Data records
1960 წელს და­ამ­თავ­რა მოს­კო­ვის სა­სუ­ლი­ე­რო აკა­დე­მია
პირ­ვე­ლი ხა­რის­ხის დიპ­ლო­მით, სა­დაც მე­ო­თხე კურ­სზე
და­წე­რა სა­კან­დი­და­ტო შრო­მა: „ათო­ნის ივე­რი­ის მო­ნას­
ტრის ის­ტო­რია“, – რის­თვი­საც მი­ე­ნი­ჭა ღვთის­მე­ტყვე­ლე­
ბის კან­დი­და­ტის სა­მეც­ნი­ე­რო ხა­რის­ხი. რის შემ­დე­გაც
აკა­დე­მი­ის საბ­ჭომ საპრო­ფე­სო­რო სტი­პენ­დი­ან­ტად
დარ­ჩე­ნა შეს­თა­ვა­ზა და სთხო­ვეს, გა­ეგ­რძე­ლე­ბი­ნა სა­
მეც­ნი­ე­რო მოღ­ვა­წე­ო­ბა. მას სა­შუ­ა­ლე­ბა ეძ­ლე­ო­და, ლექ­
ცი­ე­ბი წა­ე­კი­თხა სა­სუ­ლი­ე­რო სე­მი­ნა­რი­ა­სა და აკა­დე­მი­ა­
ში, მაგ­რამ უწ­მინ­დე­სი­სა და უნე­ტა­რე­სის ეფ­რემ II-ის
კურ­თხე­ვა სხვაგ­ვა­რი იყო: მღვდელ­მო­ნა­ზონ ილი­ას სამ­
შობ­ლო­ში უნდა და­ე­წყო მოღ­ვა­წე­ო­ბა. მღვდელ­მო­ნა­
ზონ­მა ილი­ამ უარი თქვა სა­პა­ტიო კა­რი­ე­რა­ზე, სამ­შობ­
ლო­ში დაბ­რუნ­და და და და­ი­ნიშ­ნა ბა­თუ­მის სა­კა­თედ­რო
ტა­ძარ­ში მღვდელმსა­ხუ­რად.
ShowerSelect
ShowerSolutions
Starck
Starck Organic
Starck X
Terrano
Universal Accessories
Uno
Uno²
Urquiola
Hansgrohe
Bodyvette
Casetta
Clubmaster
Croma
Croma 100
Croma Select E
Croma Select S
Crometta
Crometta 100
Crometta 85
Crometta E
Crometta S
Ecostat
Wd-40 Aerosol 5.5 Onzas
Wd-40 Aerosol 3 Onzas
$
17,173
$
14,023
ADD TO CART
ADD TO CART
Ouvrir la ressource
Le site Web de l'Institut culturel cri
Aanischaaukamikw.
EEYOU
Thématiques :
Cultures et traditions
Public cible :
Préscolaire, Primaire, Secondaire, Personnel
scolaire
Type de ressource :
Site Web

■ Exercise: What is needed is an exact repetition of the lines from the first line of the records through the line containing "Cultures et traditions", both ends included, and nothing more.

■ Output below:
1960 წელს და­ამ­თავ­რა მოს­კო­ვის სა­სუ­ლი­ე­რო აკა­დე­მია
პირ­ვე­ლი ხა­რის­ხის დიპ­ლო­მით, სა­დაც მე­ო­თხე კურ­სზე
და­წე­რა სა­კან­დი­და­ტო შრო­მა: „ათო­ნის ივე­რი­ის მო­ნას­
ტრის ის­ტო­რია“, – რის­თვი­საც მი­ე­ნი­ჭა ღვთის­მე­ტყვე­ლე­
ბის კან­დი­და­ტის სა­მეც­ნი­ე­რო ხა­რის­ხი. რის შემ­დე­გაც
აკა­დე­მი­ის საბ­ჭომ საპრო­ფე­სო­რო სტი­პენ­დი­ან­ტად
დარ­ჩე­ნა შეს­თა­ვა­ზა და სთხო­ვეს, გა­ეგ­რძე­ლე­ბი­ნა სა­
მეც­ნი­ე­რო მოღ­ვა­წე­ო­ბა. მას სა­შუ­ა­ლე­ბა ეძ­ლე­ო­და, ლექ­
ცი­ე­ბი წა­ე­კი­თხა სა­სუ­ლი­ე­რო სე­მი­ნა­რი­ა­სა და აკა­დე­მი­ა­
ში, მაგ­რამ უწ­მინ­დე­სი­სა და უნე­ტა­რე­სის ეფ­რემ II-ის
კურ­თხე­ვა სხვაგ­ვა­რი იყო: მღვდელ­მო­ნა­ზონ ილი­ას სამ­
შობ­ლო­ში უნდა და­ე­წყო მოღ­ვა­წე­ო­ბა. მღვდელ­მო­ნა­
ზონ­მა ილი­ამ უარი თქვა სა­პა­ტიო კა­რი­ე­რა­ზე, სამ­შობ­
ლო­ში დაბ­რუნ­და და და და­ი­ნიშ­ნა ბა­თუ­მის სა­კა­თედ­რო
ტა­ძარ­ში მღვდელმსა­ხუ­რად.
ShowerSelect
ShowerSolutions
Starck
Starck Organic
Starck X
Terrano
Universal Accessories
Uno
Uno²
Urquiola
Hansgrohe
Bodyvette
Casetta
Clubmaster
Croma
Croma 100
Croma Select E
Croma Select S
Crometta
Crometta 100
Crometta 85
Crometta E
Crometta S
Ecostat
Wd-40 Aerosol 5.5 Onzas
Wd-40 Aerosol 3 Onzas
$
17,173
$
14,023
ADD TO CART
ADD TO CART
Ouvrir la ressource
Le site Web de l'Institut culturel cri
Aanischaaukamikw.
EEYOU
Thématiques :
Cultures et traditions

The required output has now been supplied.